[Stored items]
-- start --

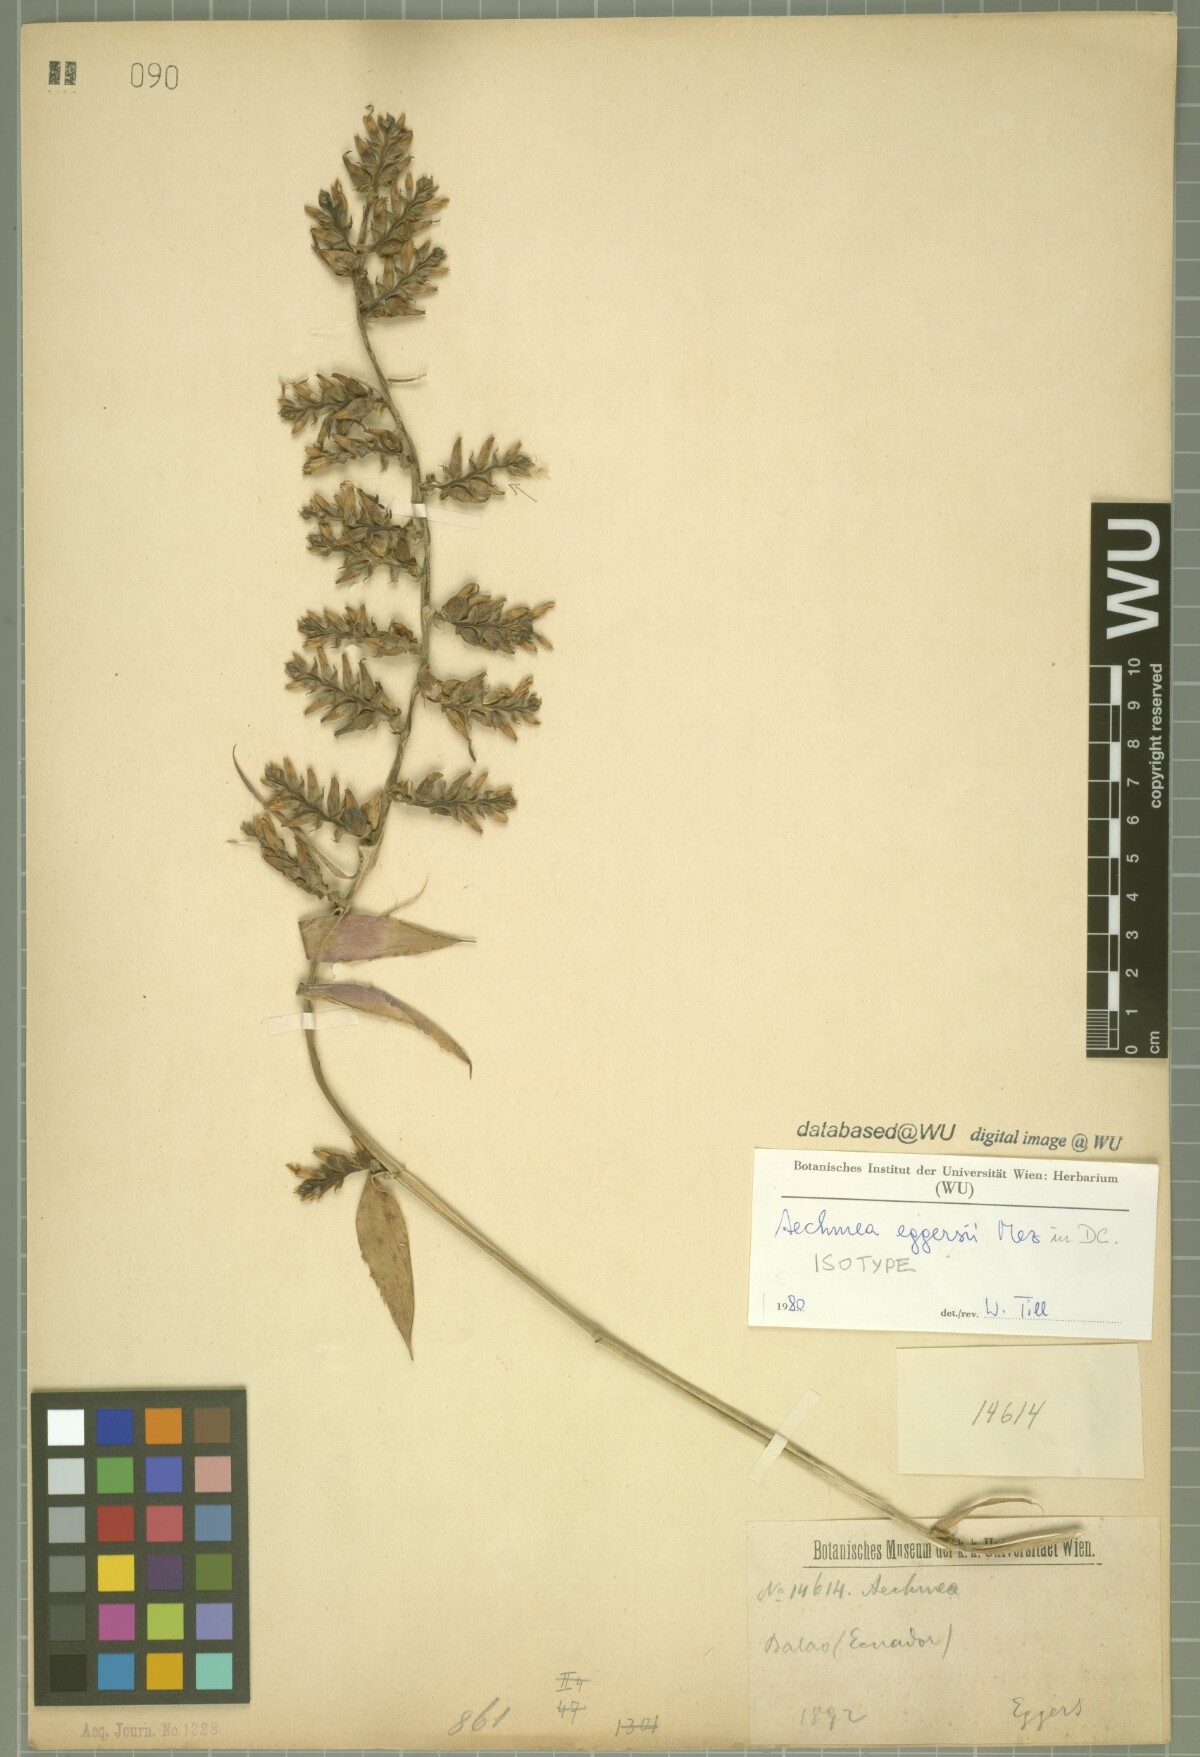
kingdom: Plantae
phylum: Tracheophyta
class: Liliopsida
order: Poales
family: Bromeliaceae
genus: Aechmea
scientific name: Aechmea angustifolia
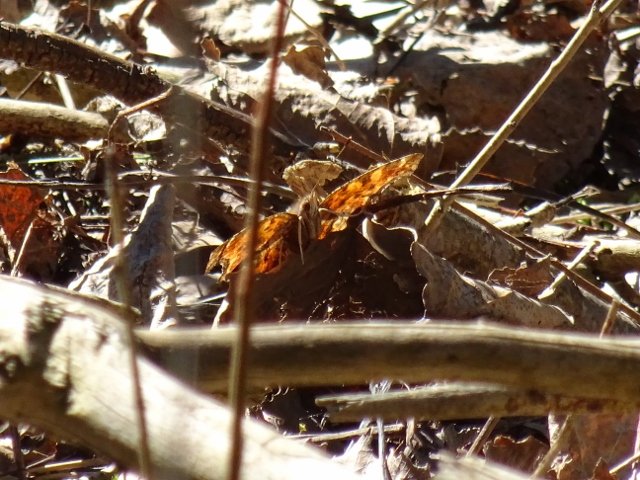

-- end --

> _INSTRUCTION_
Render the listing above as a JSON list of strings with one string per line, skipping blank lines. Leave the pictures out.

> _EXERCISE ANSWER_
[
  "kingdom: Plantae",
  "phylum: Tracheophyta",
  "class: Liliopsida",
  "order: Poales",
  "family: Bromeliaceae",
  "genus: Aechmea",
  "scientific name: Aechmea angustifolia"
]